TIM aggiunge una nuova tipologia di multa all’infinita lista di provvedimenti e sanzioni che sono stati presi nei suoi confronti. La società di telecomunicazioni stavolta è stata al centro di un caso generato dal sistema IVR, ovvero Interactive Voice Response, vale a dire il famoso Call Center automatico.

Un cliente TIM aveva smarrito la sua SIM e doveva bloccarla così ha chiamato il Call Center che si è trasformato in un labirinto fatto di pubblicità, opzioni assurde e attese infinite. Solo dopo tre elenchi di opzioni il cliente è riuscito a parlare con un operatore.

Partita la denuncia del cliente in questione, AGCOM ha analizzato l’albero delle opzioni del servizio IVR di TIM e ha rilevato problemi in merito alla chiarezza, alla comprensibilità e all’articolazione del servizio: in pratica il Call Center è troppo articolato, fornisce informazioni poco comprensibili ed è poco chiaro. TIM dovrà quindi pagare un’ammenda di 360.000 euro e di sicuro avrà perso un cliente.

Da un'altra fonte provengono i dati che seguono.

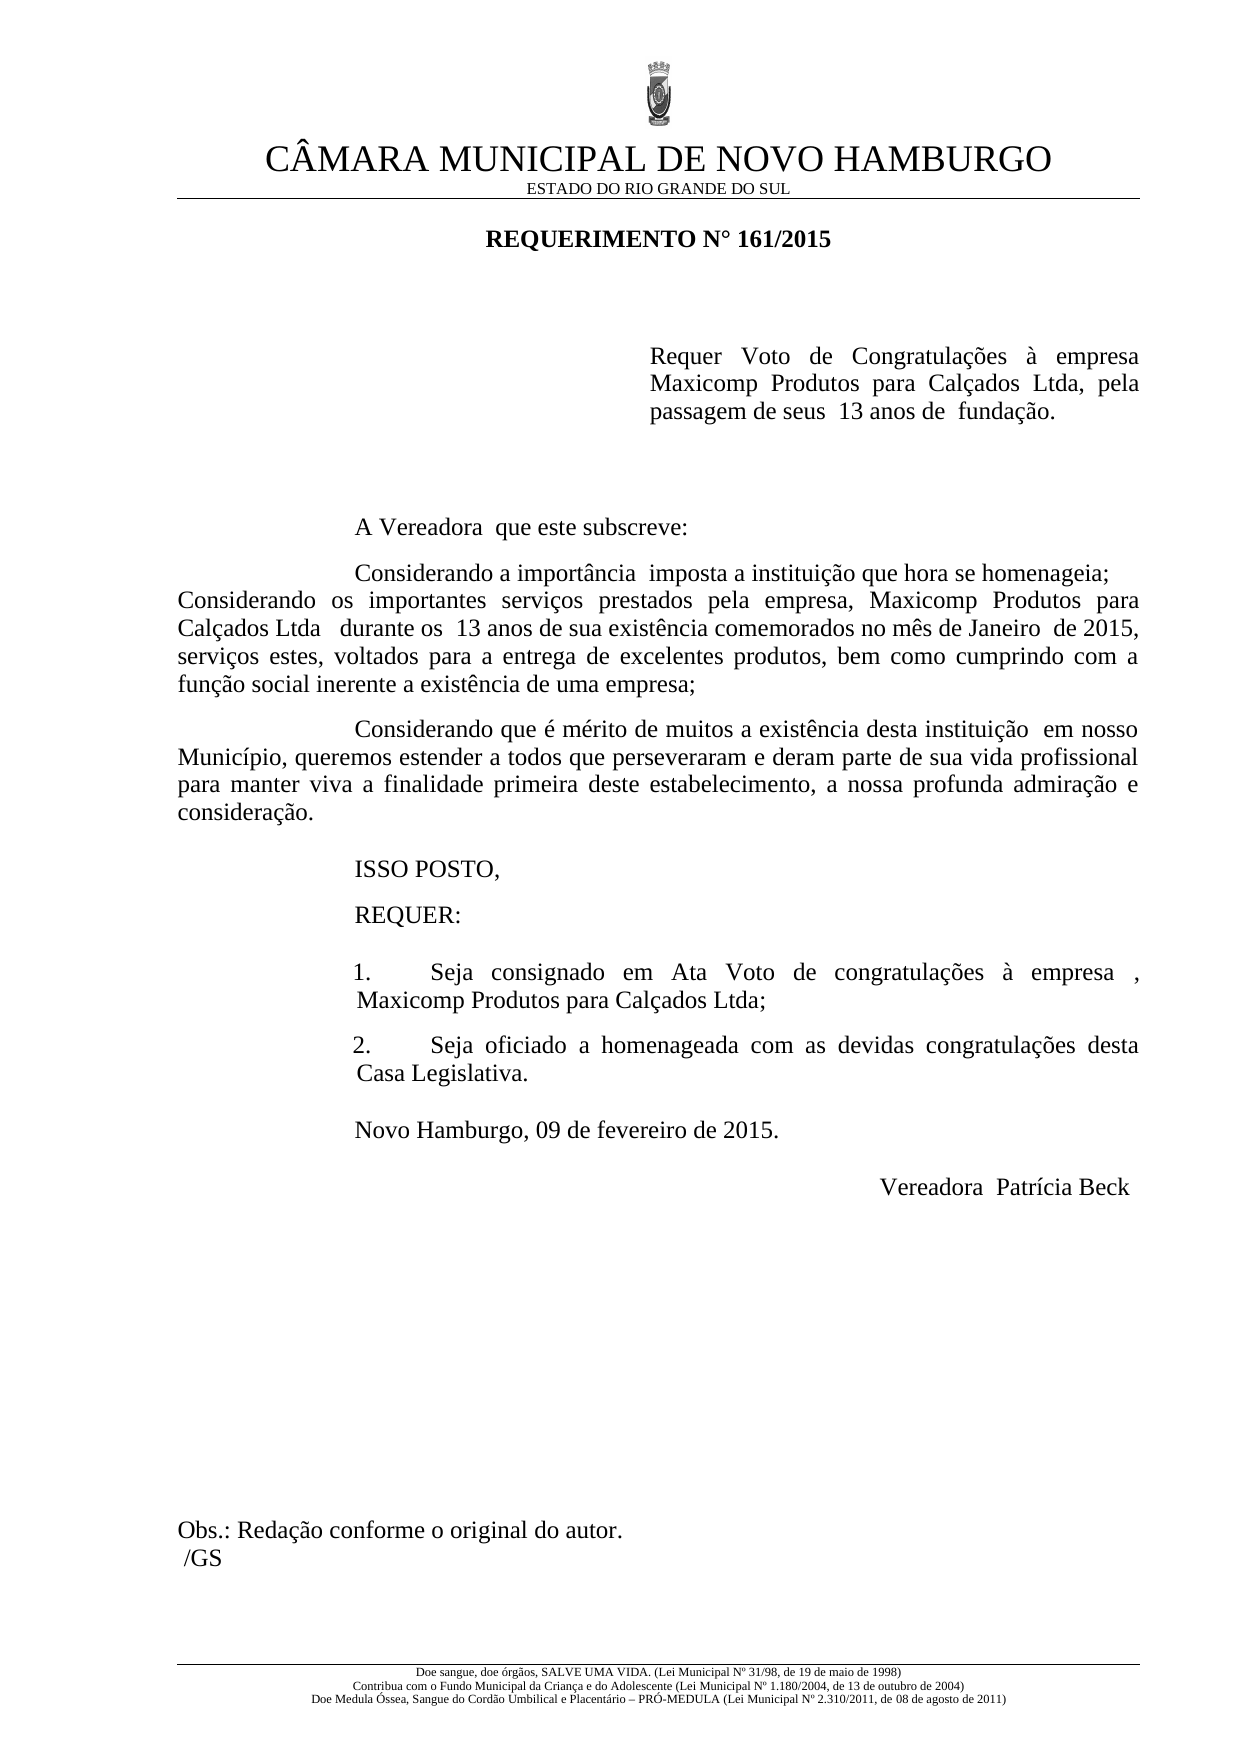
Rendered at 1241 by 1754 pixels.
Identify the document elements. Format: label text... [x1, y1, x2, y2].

text Considerando a importância imposta a instituição que hora se homenageia; [177, 559, 1140, 587]
text Novo Hamburgo, 09 de fevereiro de 2015. [177, 1116, 1140, 1144]
text Considerando os importantes serviços prestados pela empresa, Maxicomp Produtos para Calçados Ltda durante os 13 anos de sua existência comemorados no mês de Janeiro de 2015, serviços estes, voltados para a entrega de excelentes produtos, bem como cumprindo com a função social inerente a existência de uma empresa; [177, 587, 1140, 697]
list Seja consignado em Ata Voto de congratulações à empresa , Maxicomp Produtos para Calçados Ltda; [352, 958, 1140, 1013]
text ISSO POSTO, [177, 855, 1140, 883]
title REQUERIMENTO N° 161/2015 [177, 226, 1140, 253]
text Obs.: Redação conforme o original do autor. [177, 1516, 1140, 1544]
text A Vereadora que este subscreve: [177, 513, 1140, 541]
text REQUER: [177, 901, 1140, 928]
text Vereadora Patrícia Beck [177, 1173, 1140, 1201]
text /GS [177, 1544, 1140, 1572]
text Considerando que é mérito de muitos a existência desta instituição em nosso Município, queremos estender a todos que perseveraram e deram parte de sua vida profissional para manter viva a finalidade primeira deste estabelecimento, a nossa profunda admiração e consideração. [177, 715, 1140, 826]
text Requer Voto de Congratulações à empresa Maxicomp Produtos para Calçados Ltda, pela passagem de seus 13 anos de fundação. [649, 342, 1140, 425]
text 2. Seja oficiado a homenageada com as devidas congratulações desta Casa Legislativa. [352, 1031, 1140, 1087]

Certo, per un colosso come TIM non sarà un problema né un cliente perso né qualche centinaio di migliaio di euro di multa. Potrebbe rappresentare un problema invece il momento in cui i clienti smetteranno di sottomettersi a logiche di mercato assurde e comportamenti al limite della criminalità per pigrizia o per mancanza di alternative valide, anche se su quest’ultimo punto ci sarebbe tanto da discutere.